MB: Well, it's sort of - I hate to say it - anybody who knows me knows it's pretty autobiographical. What I do for my living is basically why I do in my art. My whole thing is, I give this message and now I have a venue where I can promote that. So it's very hard to draw the line between what's reality and what's an illusion, what's theater, what's the real thing. There is no real thing you know. Where were we?

Ned Schaper sits on his creation "Riding on Wind Drawn Horsy" at the Matt Bevel Institute. Schaper's performance includes him riding in this work of art while saying a poem as being dressed up as the Political Bozo.
c : Summary. A brief summary.

MB: Oh, it's the idea of being in this space. There is this thing, in my heart, which is what the work's about and the character, the political bozo, the main character of the show. They're not thought out logically, how they converged together, but this whole idea of being the host: when you host something, you're not just hosting something in your place, the idea of making something happen holds you hostage to making that thing happen.

c : So how do work with the soundtrack and all of these various elements because I guess I'm having trouble picturing how it all comes together.

MB: At the beginning of the show, somebody presses play and so there's a soundtrack, and I just do a lot of stuff along with it. Then there are times when the soundtrack goes off and I do my own improvised stuff. There's music in the background during the live stuff. It used to be, when I was on my own, I'd just turn it on, and that's my show. And then I'd have to make these big empty gaps where I would do live stuff, it's so much nicer when you don't have a tape, 'cause there's that same hostage thing, you're hostage to the tape.

c : Are you going to have someone back here helping out?

MB: Well, my friend Serena is going to do light and sound, but my 12-year-old daughter is going to back her up the first night.
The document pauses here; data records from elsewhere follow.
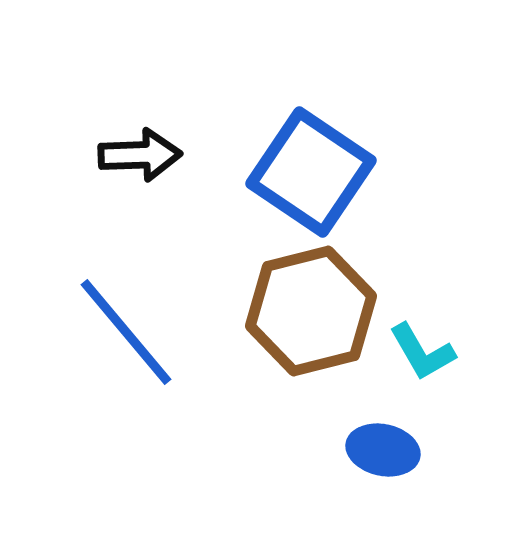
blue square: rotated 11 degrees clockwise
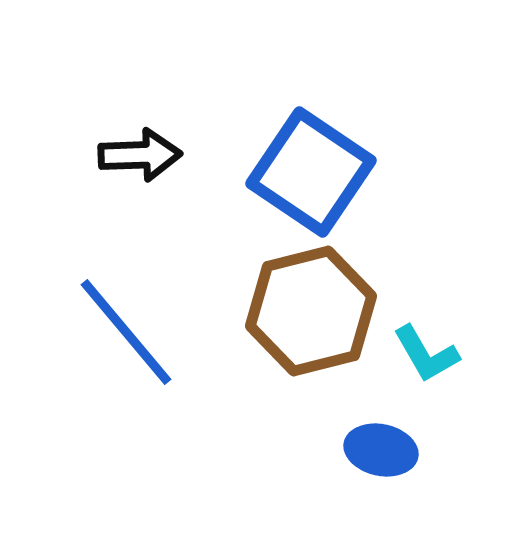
cyan L-shape: moved 4 px right, 2 px down
blue ellipse: moved 2 px left
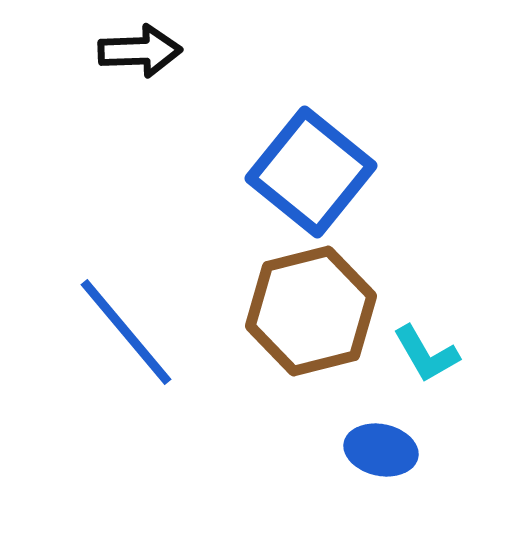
black arrow: moved 104 px up
blue square: rotated 5 degrees clockwise
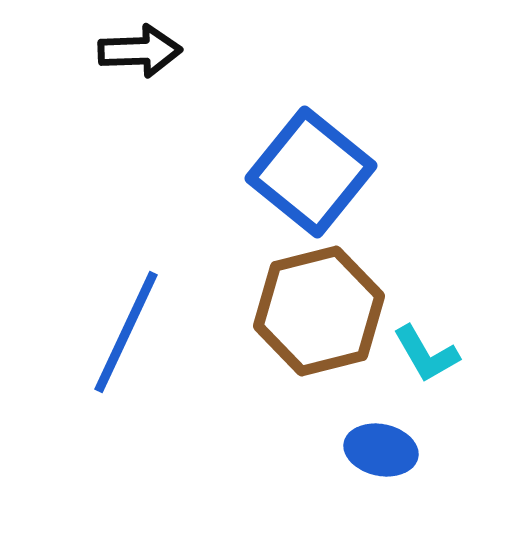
brown hexagon: moved 8 px right
blue line: rotated 65 degrees clockwise
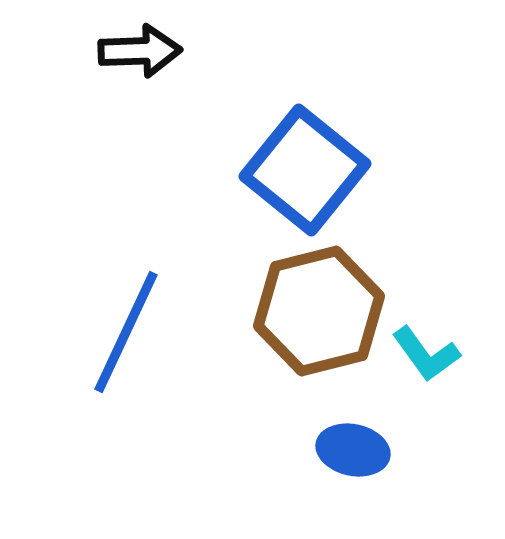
blue square: moved 6 px left, 2 px up
cyan L-shape: rotated 6 degrees counterclockwise
blue ellipse: moved 28 px left
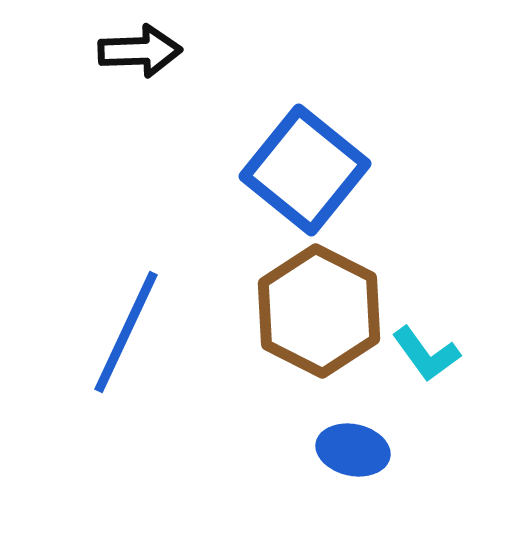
brown hexagon: rotated 19 degrees counterclockwise
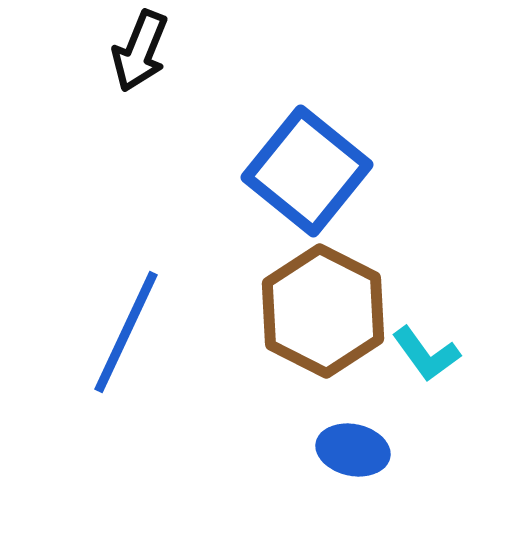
black arrow: rotated 114 degrees clockwise
blue square: moved 2 px right, 1 px down
brown hexagon: moved 4 px right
You know she's been doing that for two years, but she doesn't want to do that. Of course, she wants to run the snack bar - where the real money is.

c : You're doing a lot of shows, you're doing six shows.

MB: I always do six shows because shit, it's a lot easier to do this and perform than it is to get ready for another show. All it is is walking people in and walking people out - I know what I'm doing. I'm also videotaping it. To me, it's all economics. That may sound like, you know, Forbes, Steve Forbes, or whatever his name is....

c : What do you mean it's all economics?

MB: I do the six shows because it's good practice and I'm already here and I'm in my space, it's good to do the video that way, because that means I can have a six-camera shot. [Video] is my product. The institute is my place, and I make it exist by all these other things.

c : Other things like shows

MB: Yeah really, in the long term when [people] hear from Mat Bevel, they only hear from these skits. These skits tell the story in these different ways. See, you always get parables and stories and parables of stories that all go together into these little episodes. I put it together that way so I can make it like a song. It's like a meal, really, but that wouldn't be how I sell it. My plan is that there are different ways you can go, there are episodes, and there are routes, fifteen minute things and half an hour things.

c : Can you see a larger structure that ties these things together?

MB: Oh yeah, that's like my simple/complex theory: one beginning and many endings. It's like life. There's a story of the beginning of this whole thing. Well, it becomes the institute and then there's the split, between the Santa and the Jesus, and that's what this show does; it's the Easter theme. It's Santa talking to Jesus Chiquita, Jesus on the cross.

c : Jesus Chiquita?

MB: Yeah, like monkey on the cross. And Jesus Chiquita is cute, I mean really cute. I mean when I do this holy banana thing, kids start crying. And it's got this really good music, it's not us, it's got like some kind of beautiful Haydn, it's got a Haydn symphony that builds up, "Ho-ly banana!" Anyhow, I'm getting sidetracked.